(MATERIAL FOR THIS EXERCISE begins)

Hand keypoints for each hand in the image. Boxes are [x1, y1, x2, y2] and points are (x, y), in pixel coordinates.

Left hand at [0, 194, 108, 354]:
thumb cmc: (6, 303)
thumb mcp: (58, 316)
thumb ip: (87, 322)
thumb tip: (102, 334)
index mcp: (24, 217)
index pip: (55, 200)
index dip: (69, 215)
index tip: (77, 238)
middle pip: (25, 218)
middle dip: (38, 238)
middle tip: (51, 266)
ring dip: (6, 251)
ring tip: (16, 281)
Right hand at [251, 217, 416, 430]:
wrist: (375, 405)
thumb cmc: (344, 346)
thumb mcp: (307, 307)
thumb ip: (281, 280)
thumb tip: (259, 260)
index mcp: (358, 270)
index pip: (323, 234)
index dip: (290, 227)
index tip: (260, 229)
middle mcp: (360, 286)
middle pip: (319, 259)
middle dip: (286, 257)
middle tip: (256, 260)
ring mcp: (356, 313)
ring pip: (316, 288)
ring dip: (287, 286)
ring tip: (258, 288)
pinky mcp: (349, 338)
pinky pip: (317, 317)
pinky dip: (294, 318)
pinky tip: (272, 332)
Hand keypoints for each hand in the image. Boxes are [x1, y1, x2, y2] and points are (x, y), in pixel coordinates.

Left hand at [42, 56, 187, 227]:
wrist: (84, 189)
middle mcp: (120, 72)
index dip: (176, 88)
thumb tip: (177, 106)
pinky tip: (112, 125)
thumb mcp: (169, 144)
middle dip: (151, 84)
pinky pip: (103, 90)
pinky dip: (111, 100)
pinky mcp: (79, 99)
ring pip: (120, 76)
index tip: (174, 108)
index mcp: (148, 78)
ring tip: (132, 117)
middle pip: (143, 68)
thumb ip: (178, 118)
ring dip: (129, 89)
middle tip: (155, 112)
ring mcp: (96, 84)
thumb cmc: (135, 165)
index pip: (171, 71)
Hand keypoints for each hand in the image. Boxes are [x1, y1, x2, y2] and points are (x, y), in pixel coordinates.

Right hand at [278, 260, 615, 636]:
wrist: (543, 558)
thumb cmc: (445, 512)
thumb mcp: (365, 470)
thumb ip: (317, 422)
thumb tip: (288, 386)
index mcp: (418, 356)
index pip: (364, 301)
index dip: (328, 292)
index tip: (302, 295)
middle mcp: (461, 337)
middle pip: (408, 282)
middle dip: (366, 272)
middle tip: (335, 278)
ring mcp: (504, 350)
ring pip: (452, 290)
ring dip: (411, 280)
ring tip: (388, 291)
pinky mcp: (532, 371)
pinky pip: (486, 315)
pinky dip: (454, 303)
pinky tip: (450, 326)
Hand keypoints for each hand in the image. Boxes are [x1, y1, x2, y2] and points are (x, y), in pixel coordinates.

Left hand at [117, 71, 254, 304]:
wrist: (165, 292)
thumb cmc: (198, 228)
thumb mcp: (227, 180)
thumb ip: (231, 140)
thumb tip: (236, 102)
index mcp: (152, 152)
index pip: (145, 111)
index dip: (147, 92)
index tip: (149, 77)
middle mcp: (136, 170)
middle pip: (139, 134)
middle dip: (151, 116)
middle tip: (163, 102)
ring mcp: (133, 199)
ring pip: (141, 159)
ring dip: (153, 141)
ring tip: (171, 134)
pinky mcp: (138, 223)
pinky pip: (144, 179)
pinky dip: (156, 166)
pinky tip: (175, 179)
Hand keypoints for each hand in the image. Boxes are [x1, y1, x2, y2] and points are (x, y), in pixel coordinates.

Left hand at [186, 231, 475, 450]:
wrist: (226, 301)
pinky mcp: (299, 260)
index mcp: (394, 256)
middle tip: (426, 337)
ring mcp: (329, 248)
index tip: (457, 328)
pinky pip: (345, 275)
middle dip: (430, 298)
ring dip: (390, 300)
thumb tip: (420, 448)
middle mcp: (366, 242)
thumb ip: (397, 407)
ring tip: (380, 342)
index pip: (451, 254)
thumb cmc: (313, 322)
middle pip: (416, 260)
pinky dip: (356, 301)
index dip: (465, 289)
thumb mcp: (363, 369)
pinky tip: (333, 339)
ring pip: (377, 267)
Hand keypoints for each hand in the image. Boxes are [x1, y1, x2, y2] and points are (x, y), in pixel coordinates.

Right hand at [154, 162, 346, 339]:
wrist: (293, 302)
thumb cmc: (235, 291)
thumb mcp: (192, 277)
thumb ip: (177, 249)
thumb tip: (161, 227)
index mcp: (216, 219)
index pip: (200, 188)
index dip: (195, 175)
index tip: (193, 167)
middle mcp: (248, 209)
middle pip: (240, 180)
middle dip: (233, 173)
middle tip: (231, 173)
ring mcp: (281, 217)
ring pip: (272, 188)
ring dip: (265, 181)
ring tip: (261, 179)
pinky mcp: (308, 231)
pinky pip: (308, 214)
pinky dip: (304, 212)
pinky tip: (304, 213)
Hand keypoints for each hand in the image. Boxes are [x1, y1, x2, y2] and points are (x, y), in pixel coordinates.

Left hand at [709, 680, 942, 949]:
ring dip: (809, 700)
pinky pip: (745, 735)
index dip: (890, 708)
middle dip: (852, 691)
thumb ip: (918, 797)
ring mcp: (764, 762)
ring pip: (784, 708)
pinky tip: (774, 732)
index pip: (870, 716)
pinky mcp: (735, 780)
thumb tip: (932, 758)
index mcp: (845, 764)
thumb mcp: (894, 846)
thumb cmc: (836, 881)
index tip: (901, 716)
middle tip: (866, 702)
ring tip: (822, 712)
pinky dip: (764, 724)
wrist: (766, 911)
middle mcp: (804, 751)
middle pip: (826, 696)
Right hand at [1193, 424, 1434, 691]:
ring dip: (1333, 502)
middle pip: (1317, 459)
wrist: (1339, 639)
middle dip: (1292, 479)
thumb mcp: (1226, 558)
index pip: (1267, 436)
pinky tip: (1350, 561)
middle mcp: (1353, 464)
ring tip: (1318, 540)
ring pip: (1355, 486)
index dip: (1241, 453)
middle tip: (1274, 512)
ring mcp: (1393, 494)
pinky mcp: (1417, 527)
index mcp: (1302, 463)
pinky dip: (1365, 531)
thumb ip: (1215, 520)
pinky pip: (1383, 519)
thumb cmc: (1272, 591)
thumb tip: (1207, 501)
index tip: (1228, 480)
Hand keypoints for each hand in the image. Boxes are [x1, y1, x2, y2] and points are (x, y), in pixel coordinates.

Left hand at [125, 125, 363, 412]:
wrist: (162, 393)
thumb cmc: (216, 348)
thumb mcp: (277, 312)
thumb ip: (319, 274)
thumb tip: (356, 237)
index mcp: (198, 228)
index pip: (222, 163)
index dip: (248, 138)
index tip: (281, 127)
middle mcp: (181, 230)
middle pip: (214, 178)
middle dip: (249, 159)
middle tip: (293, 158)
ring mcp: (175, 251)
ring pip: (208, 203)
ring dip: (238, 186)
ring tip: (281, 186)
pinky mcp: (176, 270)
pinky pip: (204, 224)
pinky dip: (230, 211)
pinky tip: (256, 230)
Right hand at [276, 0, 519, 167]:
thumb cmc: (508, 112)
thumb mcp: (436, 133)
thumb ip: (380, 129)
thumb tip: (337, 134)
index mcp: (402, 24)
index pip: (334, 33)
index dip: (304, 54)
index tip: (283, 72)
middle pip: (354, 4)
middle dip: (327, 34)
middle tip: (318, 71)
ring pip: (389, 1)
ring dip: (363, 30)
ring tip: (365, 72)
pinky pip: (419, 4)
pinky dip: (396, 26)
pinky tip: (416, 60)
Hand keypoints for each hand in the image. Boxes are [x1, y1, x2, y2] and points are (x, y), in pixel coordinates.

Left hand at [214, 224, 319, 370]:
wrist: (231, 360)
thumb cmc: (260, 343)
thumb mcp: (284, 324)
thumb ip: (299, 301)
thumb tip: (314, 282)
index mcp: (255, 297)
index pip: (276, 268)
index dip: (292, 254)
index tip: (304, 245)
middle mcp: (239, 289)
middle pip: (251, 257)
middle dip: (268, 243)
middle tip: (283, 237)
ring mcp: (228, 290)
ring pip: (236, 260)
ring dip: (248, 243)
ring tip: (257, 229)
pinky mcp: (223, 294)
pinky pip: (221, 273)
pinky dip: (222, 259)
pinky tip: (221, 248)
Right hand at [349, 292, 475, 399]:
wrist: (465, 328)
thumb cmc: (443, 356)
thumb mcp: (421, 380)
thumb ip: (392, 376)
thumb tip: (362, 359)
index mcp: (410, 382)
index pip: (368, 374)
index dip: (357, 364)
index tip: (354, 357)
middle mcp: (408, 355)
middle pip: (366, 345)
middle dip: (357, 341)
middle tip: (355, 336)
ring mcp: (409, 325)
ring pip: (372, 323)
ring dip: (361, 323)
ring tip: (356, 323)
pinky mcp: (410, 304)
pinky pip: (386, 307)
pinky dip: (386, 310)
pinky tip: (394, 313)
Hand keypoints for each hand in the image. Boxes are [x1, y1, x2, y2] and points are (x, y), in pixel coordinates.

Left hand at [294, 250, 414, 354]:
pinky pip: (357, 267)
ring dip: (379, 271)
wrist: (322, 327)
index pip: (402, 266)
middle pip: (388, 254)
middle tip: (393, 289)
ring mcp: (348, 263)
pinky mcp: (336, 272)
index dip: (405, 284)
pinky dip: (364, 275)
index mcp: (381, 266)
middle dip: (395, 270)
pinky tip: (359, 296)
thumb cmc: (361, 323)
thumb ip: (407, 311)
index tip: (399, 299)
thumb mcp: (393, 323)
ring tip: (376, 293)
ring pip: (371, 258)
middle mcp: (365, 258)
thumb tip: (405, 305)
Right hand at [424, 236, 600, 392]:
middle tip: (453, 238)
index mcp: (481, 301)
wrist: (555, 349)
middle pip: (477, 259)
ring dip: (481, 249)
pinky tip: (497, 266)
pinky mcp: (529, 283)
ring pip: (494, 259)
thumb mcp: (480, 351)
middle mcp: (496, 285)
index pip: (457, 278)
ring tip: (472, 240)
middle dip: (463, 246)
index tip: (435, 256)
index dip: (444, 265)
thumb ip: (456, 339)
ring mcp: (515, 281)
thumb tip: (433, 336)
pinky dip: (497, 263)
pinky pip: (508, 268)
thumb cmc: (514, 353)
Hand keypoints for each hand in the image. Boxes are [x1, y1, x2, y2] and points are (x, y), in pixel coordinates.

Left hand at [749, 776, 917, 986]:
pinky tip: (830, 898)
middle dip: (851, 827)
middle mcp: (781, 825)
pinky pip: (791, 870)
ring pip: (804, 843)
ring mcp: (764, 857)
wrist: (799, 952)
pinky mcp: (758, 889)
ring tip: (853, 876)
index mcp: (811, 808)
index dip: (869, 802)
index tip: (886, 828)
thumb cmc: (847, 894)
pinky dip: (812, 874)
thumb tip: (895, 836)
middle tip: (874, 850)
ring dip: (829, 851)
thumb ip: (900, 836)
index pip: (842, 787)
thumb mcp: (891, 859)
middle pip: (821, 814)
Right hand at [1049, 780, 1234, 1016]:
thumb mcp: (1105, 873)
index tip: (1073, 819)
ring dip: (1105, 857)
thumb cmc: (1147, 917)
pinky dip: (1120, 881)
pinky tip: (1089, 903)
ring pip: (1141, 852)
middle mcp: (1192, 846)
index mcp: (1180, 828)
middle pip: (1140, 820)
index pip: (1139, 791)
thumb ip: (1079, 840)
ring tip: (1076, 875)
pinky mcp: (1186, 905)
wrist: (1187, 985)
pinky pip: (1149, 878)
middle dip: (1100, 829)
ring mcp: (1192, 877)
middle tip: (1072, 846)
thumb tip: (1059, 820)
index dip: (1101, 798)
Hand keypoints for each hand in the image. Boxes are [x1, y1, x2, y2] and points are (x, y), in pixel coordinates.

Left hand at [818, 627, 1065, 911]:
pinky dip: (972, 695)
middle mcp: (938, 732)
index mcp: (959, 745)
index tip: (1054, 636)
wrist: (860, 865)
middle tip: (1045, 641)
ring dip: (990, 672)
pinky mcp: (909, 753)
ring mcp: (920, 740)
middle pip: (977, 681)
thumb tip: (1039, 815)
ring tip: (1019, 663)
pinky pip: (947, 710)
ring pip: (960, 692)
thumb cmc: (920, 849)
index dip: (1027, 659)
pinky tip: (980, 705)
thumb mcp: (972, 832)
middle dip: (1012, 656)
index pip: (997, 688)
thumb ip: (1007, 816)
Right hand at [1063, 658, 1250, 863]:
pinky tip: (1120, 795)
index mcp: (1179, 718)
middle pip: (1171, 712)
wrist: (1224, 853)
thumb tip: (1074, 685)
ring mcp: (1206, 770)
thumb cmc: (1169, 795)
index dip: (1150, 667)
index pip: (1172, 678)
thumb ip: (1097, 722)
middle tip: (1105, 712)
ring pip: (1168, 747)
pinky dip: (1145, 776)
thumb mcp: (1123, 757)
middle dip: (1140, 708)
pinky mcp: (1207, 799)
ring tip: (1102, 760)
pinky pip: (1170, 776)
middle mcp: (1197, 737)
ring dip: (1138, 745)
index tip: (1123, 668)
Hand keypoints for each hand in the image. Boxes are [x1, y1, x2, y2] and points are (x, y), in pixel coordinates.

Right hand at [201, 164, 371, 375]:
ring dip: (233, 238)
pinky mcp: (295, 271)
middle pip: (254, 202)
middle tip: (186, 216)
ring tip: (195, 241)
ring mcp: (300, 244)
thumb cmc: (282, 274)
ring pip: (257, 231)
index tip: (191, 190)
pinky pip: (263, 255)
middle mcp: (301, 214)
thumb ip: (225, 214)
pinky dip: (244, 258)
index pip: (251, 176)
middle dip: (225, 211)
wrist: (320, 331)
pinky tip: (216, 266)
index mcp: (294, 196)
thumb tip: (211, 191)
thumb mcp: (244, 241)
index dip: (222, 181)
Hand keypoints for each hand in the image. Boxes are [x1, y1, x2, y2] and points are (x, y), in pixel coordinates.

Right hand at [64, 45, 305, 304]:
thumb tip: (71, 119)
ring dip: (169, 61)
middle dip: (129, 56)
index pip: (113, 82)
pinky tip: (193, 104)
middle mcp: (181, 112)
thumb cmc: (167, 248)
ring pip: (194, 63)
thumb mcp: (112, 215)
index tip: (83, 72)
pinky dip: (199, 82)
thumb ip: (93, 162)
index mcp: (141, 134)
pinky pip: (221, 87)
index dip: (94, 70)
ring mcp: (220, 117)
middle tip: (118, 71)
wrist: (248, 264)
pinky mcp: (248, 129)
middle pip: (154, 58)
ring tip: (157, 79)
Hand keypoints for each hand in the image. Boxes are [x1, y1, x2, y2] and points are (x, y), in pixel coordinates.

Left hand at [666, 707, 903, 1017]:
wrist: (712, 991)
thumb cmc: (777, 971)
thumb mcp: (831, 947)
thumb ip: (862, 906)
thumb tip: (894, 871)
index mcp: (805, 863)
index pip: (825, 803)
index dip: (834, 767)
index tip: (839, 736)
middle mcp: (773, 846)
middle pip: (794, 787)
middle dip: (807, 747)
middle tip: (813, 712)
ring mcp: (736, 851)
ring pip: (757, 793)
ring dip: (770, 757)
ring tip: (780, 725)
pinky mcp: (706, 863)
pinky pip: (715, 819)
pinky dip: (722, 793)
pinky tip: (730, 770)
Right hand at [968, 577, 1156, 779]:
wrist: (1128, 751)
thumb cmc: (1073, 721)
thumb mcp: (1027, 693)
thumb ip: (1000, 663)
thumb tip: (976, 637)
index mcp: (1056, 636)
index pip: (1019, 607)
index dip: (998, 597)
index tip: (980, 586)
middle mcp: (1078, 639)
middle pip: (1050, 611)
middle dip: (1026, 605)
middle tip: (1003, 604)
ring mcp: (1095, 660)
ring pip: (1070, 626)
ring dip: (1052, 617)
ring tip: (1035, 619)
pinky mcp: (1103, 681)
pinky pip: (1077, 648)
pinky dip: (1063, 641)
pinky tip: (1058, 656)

(MATERIAL FOR THIS EXERCISE ends)

> WHAT TO WORK ON
The required output is the entries from their opening line through the line holding "ring tip: (16, 281)", repeated exactly, with both end lines kept.

> SOLUTION FOR THIS TASK
Hand keypoints for each hand in the image. Boxes are [x1, y1, x2, y2] and points are (x, y), in pixel coordinates.

Left hand at [0, 194, 108, 354]:
thumb cmc: (6, 303)
thumb mcp: (58, 316)
thumb ip: (87, 322)
thumb tip: (102, 334)
index mcp: (24, 217)
index pip: (55, 200)
index dip: (69, 215)
index tip: (77, 238)
middle pip: (25, 218)
middle dip: (38, 238)
middle tip: (51, 266)
ring dip: (6, 251)
ring tip: (16, 281)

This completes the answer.